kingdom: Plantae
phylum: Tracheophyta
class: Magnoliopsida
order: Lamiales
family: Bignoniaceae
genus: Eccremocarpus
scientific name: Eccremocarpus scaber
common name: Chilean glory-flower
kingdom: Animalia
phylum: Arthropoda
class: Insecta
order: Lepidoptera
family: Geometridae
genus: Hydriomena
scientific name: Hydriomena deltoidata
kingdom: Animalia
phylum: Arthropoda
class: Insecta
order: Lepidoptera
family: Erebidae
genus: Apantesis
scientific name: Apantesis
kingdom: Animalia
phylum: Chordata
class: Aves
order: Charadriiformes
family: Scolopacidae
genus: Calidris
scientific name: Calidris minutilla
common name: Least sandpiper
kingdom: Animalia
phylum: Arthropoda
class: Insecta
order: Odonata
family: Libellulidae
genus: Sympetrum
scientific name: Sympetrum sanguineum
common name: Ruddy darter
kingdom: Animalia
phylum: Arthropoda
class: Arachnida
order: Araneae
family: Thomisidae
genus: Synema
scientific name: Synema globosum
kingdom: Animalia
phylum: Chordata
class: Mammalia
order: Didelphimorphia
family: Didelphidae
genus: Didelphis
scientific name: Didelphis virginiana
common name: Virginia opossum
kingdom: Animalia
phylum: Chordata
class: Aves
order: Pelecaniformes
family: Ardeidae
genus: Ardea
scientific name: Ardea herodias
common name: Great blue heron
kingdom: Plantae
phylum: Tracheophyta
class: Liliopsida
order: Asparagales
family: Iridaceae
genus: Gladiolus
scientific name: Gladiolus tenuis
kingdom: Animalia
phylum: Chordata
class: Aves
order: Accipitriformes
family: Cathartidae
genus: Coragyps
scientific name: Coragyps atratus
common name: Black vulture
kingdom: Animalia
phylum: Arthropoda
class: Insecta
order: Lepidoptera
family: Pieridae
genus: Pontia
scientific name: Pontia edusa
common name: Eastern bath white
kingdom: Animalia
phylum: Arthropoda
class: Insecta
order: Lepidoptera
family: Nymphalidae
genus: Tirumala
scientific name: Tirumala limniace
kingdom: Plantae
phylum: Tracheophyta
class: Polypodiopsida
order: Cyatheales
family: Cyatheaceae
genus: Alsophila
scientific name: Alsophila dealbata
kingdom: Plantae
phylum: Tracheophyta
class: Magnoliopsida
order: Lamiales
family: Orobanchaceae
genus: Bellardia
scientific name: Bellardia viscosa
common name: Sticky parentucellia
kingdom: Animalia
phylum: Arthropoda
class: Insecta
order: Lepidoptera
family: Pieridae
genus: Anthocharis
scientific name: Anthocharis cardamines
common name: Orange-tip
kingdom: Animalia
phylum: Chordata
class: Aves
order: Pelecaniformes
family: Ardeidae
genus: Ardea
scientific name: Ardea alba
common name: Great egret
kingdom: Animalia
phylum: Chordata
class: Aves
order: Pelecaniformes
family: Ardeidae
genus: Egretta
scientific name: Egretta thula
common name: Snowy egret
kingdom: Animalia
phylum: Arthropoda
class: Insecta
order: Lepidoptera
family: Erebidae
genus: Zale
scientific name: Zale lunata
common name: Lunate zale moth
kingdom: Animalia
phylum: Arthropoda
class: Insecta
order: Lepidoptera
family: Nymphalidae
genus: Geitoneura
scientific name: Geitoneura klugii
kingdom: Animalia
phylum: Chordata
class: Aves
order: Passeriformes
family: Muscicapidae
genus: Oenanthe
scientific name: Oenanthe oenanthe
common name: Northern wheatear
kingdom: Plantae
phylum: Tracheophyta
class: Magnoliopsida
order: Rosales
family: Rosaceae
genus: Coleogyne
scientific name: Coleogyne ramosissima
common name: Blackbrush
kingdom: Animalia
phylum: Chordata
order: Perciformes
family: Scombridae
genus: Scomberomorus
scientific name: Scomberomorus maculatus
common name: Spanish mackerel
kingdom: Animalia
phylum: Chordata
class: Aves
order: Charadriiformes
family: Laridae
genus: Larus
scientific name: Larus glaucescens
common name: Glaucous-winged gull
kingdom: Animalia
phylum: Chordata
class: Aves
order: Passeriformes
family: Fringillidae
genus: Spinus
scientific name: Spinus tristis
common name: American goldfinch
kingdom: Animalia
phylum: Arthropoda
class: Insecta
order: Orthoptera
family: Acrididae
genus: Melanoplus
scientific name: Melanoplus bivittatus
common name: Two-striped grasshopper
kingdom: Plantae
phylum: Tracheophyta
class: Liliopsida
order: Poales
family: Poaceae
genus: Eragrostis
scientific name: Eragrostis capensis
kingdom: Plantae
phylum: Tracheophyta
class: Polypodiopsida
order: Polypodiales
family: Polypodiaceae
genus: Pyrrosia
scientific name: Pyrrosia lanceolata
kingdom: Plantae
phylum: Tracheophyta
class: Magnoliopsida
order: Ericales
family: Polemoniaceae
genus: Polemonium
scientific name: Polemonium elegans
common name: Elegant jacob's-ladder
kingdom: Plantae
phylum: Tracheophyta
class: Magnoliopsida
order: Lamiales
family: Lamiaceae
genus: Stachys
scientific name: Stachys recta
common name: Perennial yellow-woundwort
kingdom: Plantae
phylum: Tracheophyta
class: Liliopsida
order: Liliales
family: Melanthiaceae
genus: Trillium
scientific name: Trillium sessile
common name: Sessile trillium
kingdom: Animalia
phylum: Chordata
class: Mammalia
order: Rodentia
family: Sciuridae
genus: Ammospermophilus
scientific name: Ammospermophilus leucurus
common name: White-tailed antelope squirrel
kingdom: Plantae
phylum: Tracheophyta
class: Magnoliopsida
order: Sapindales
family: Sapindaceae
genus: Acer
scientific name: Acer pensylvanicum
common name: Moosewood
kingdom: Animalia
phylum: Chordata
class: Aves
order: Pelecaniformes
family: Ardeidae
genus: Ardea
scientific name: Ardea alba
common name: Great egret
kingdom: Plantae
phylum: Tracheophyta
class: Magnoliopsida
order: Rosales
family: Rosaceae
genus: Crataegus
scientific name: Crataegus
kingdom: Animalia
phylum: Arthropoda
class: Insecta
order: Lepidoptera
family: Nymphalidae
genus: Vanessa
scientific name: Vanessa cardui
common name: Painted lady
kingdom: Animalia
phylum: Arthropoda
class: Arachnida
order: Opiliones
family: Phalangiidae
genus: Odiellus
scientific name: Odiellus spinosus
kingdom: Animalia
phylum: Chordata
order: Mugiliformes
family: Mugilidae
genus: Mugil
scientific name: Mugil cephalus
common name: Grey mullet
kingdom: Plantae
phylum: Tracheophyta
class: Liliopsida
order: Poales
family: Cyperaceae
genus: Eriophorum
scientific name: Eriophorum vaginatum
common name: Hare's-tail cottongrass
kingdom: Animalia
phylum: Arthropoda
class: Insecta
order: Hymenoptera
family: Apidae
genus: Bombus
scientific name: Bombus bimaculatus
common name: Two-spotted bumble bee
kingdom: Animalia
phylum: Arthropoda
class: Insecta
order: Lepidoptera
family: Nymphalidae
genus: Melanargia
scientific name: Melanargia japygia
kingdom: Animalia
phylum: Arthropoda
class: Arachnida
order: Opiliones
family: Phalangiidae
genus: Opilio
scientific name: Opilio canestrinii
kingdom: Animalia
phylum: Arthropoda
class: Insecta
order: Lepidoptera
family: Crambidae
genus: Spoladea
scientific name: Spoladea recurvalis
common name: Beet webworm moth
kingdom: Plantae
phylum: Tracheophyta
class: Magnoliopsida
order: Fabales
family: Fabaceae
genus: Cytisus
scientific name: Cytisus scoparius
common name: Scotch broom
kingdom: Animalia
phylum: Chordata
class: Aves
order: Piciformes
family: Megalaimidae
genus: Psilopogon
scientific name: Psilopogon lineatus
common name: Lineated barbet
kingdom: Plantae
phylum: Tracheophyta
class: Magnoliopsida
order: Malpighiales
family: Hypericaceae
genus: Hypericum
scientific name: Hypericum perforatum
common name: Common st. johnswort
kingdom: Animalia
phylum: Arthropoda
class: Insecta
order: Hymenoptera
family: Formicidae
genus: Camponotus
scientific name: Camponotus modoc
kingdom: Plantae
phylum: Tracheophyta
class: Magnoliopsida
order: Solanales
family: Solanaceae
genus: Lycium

----

### THE REQUEST
Please copy out, unchanged, the stretch from the start of the data above through the line containing "family: Didelphidae", with that line included and nothing after it.

### RESPONSE FOR THIS EXERCISE
kingdom: Plantae
phylum: Tracheophyta
class: Magnoliopsida
order: Lamiales
family: Bignoniaceae
genus: Eccremocarpus
scientific name: Eccremocarpus scaber
common name: Chilean glory-flower
kingdom: Animalia
phylum: Arthropoda
class: Insecta
order: Lepidoptera
family: Geometridae
genus: Hydriomena
scientific name: Hydriomena deltoidata
kingdom: Animalia
phylum: Arthropoda
class: Insecta
order: Lepidoptera
family: Erebidae
genus: Apantesis
scientific name: Apantesis
kingdom: Animalia
phylum: Chordata
class: Aves
order: Charadriiformes
family: Scolopacidae
genus: Calidris
scientific name: Calidris minutilla
common name: Least sandpiper
kingdom: Animalia
phylum: Arthropoda
class: Insecta
order: Odonata
family: Libellulidae
genus: Sympetrum
scientific name: Sympetrum sanguineum
common name: Ruddy darter
kingdom: Animalia
phylum: Arthropoda
class: Arachnida
order: Araneae
family: Thomisidae
genus: Synema
scientific name: Synema globosum
kingdom: Animalia
phylum: Chordata
class: Mammalia
order: Didelphimorphia
family: Didelphidae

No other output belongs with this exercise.